Social Security officials issue warning of scams
Social Security officials issued a national fraud alert Friday about people posing as agency employees in scams aimed at obtaining personal information.
There have been reports of people calling or visiting victims and fabricating stories in an attempt to get them to release information, including Social Security numbers. The reports first surfaced in the Chicago area. One indicated a scam in North Dakota.
Social Security Commissioner Jo Anne Barnhart said people should be cautious when releasing personal information.
People who believe they have fallen victim to a scam are encouraged to call the inspector general's hot line at (800) 269-0271.

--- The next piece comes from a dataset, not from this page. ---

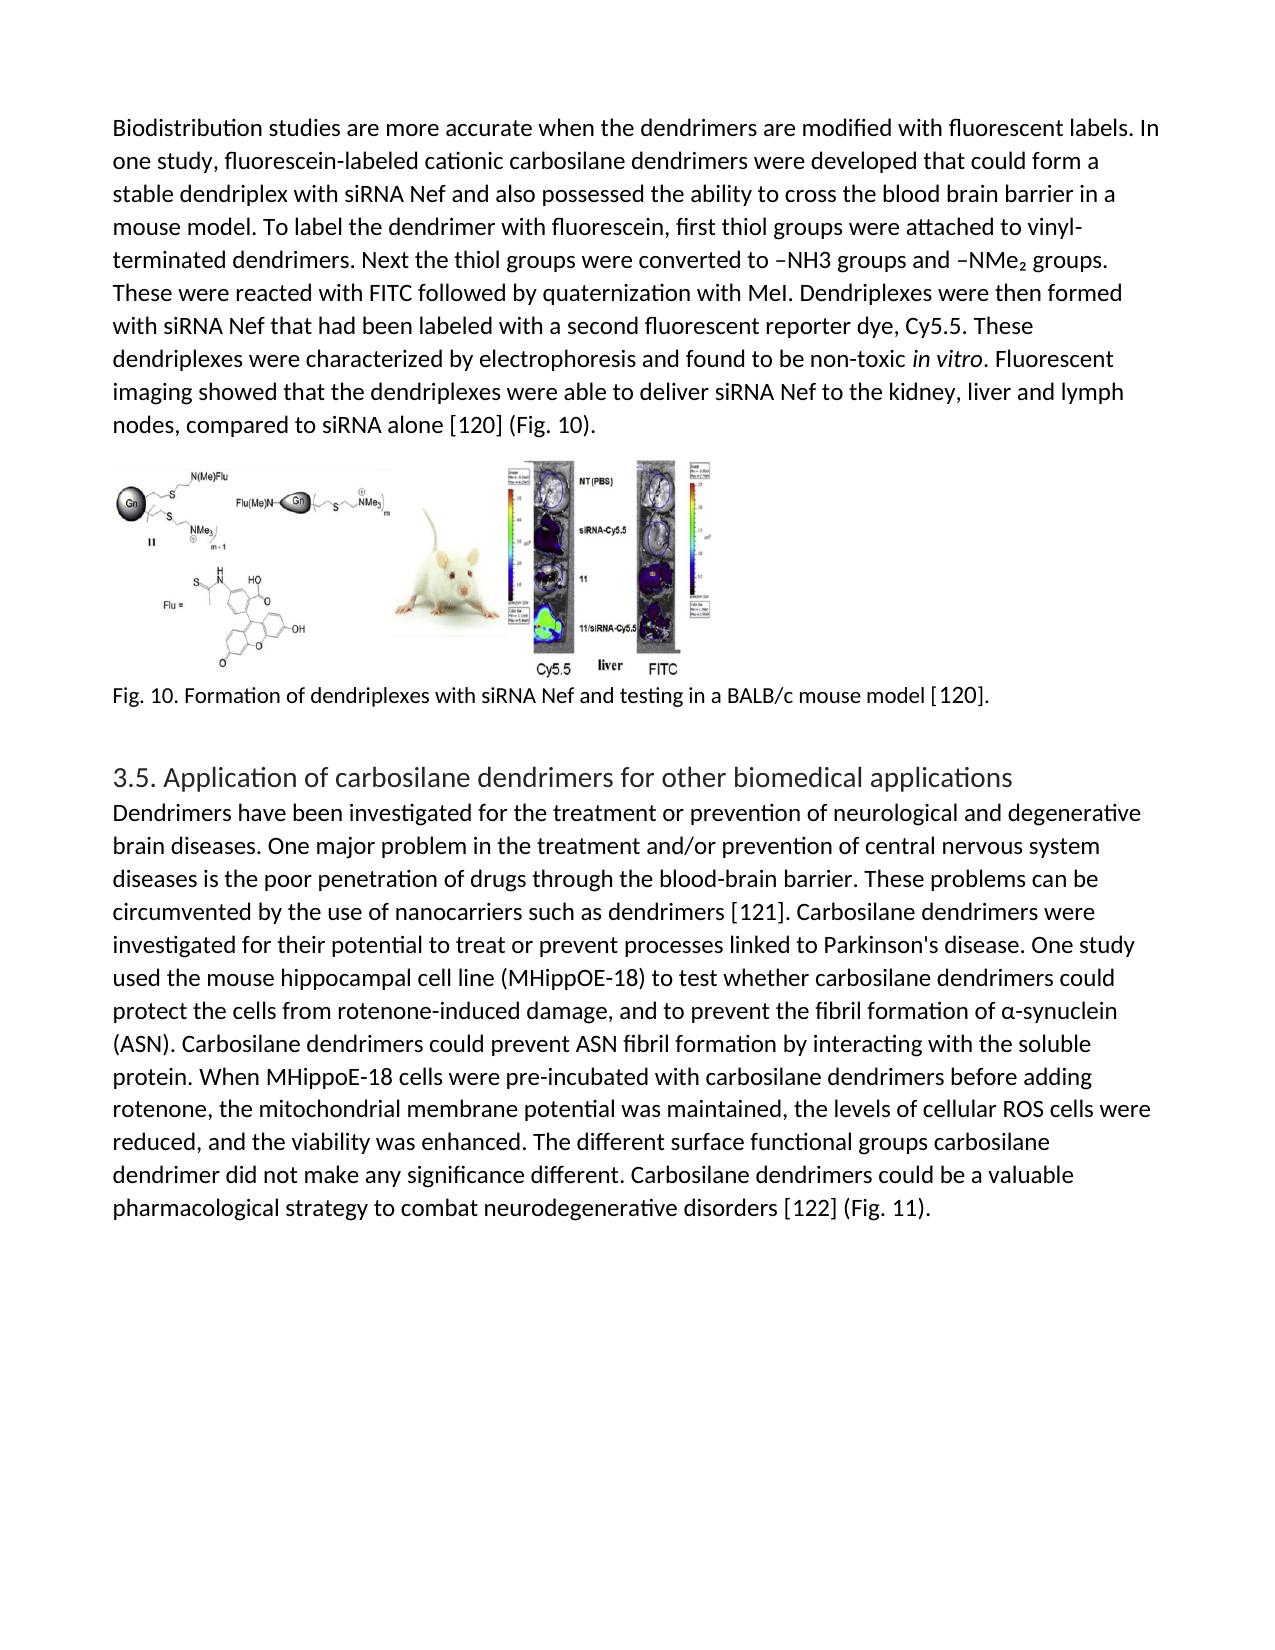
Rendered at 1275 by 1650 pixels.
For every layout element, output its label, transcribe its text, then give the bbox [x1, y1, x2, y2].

Convict in two killings goes free after 17 years
A man who claims he was wrongly convicted of stabbing a newlywed couple to death walked out of prison Friday after 17 years behind bars.
Gordon Randall Steidl, 52, was released from the Danville Correctional Center after prosecutors sent a motion to a judge Thursday asking him to dismiss the case because they couldn't meet a deadline for retrying him.
Prosecutor David Rands said charges still could be refiled.
Steidl became the 18th person since Illinois reinstated the death penalty in 1977 to be freed because of a questionable conviction after serving time on death row.
He was convicted of stabbing Dyke and Karen Rhoads to death and setting their home in Paris ablaze in 1986.
'Crybaby Award' boy honored at assembly
A middle school student who was humiliated when his basketball coach gave him a "Crybaby Award" last month was feted at an assembly Friday with applause from his peers and an apology from the coach.
Ousted Pleasantville Middle School coach James Guillen presented Terrence Philo Jr. with a certificate, trophy and the first-ever Terrence Philo Jr. Award.
"I would like to extend a special apology to the Terrence Philo family," Guillen, 24, told the boy in front of about 250 of his cheering classmates. He blamed his error last month on "my lack of experience as a coach and as a teacher."
Philo, an eighth-grade honor student, played guard on the team, which went 12-3 and won its division championship.
Toddler found breathing after pronounced dead
A hospital worker preparing a drowned toddler for a funeral home noticed the boy was breathing -- more than an hour after he was pronounced dead.
Logan Pinto, who is 22 months old, apparently wandered away from his baby sitter Thursday and fell into a canal near his home in Rexburg. He was submerged for nearly 30 minutes before police found him a half-mile downstream, said Rexburg Police Capt. Randy Lewis.
Though emergency workers did everything they could, Lewis said, the boy was pronounced dead. After the boy's mother and stepfather, Debra and Joe Gould, said goodbye, Madison Memorial Hospital nurse Mary Zollinger began to prepare Logan's body for the funeral home.
But she noticed his chest was slightly moving and realized that Logan was alive.
The boy was flown to Primary Children's Medical Center in Salt Lake City, where he was listed in critical condition Friday.
Jury rejects claims that drug caused deaths
A jury rejected claims that the diabetes drug Rezulin contributed to the deaths and illness of three people.
The jury in the wrongful death lawsuit found Thursday that Rezulin could cause liver injury but did not agree with the claim that the drug was "a substantial factor" in the deaths of Lupe Contreras and Manuel Cervantes, and the illness of Leonard Clinkenbeard.
The drug manufacturer had argued that the patients were seriously ill before taking the drug and died of kidney failure.